[Source data]
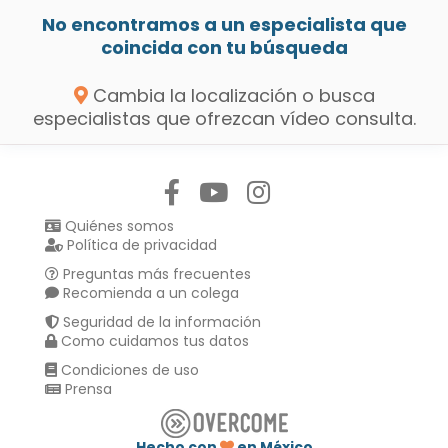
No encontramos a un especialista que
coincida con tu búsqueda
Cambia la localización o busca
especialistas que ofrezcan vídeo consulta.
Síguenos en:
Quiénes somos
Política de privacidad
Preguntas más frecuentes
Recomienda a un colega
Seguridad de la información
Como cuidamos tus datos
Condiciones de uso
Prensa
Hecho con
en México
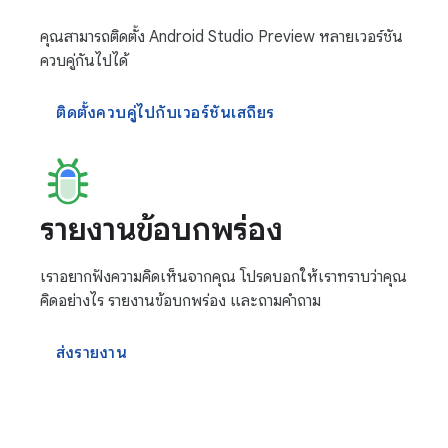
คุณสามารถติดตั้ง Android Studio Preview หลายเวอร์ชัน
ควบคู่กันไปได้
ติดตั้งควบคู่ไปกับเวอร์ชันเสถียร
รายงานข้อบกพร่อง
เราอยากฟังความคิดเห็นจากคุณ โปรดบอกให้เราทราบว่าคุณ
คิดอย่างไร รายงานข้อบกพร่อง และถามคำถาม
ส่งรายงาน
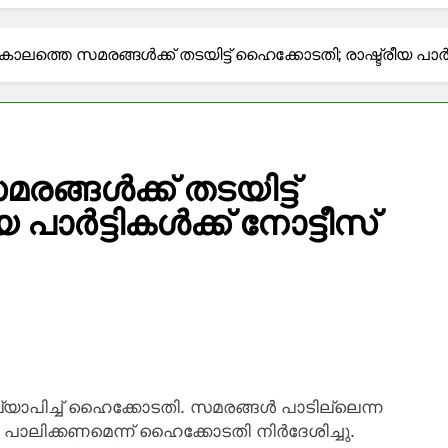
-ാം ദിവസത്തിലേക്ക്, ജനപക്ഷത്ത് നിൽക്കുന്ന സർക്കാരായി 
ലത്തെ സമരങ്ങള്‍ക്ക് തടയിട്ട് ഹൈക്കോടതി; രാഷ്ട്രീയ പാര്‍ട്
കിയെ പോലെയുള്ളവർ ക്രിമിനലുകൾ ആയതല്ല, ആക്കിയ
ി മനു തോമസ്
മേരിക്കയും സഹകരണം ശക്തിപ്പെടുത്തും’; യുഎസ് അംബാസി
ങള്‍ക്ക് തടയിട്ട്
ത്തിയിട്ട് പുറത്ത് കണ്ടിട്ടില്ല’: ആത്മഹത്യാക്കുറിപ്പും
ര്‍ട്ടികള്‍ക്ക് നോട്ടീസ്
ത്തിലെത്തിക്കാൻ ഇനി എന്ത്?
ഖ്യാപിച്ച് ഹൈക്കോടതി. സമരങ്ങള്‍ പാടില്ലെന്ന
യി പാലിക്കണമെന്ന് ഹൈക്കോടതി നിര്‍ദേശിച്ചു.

---

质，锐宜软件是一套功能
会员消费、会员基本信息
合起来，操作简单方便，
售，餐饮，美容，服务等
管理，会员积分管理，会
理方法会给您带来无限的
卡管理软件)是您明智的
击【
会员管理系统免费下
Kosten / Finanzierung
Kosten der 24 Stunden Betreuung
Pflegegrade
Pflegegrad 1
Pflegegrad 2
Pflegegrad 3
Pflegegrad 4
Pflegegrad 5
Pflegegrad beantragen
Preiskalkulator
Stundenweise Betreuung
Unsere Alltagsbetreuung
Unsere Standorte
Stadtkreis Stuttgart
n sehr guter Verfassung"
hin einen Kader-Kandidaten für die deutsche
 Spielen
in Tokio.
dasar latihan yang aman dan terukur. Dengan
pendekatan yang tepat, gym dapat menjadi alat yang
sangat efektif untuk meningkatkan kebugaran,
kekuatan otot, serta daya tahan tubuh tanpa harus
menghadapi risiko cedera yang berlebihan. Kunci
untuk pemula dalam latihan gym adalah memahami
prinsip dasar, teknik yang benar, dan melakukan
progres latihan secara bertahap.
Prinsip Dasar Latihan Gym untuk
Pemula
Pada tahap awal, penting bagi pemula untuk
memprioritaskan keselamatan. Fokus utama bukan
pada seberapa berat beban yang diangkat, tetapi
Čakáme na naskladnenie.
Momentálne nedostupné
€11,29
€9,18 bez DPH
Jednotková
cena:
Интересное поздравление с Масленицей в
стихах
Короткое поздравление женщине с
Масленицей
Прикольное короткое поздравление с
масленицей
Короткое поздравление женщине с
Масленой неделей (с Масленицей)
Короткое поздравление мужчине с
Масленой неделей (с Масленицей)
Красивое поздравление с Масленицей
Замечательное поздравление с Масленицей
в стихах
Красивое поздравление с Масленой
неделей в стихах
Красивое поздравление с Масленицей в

__What you will do__. Where a line in the records above includes the string "อบกพร", show it.

__Task answer__.
รายงานข้อบกพร่อง
คิดอย่างไร รายงานข้อบกพร่อง และถามคำถาม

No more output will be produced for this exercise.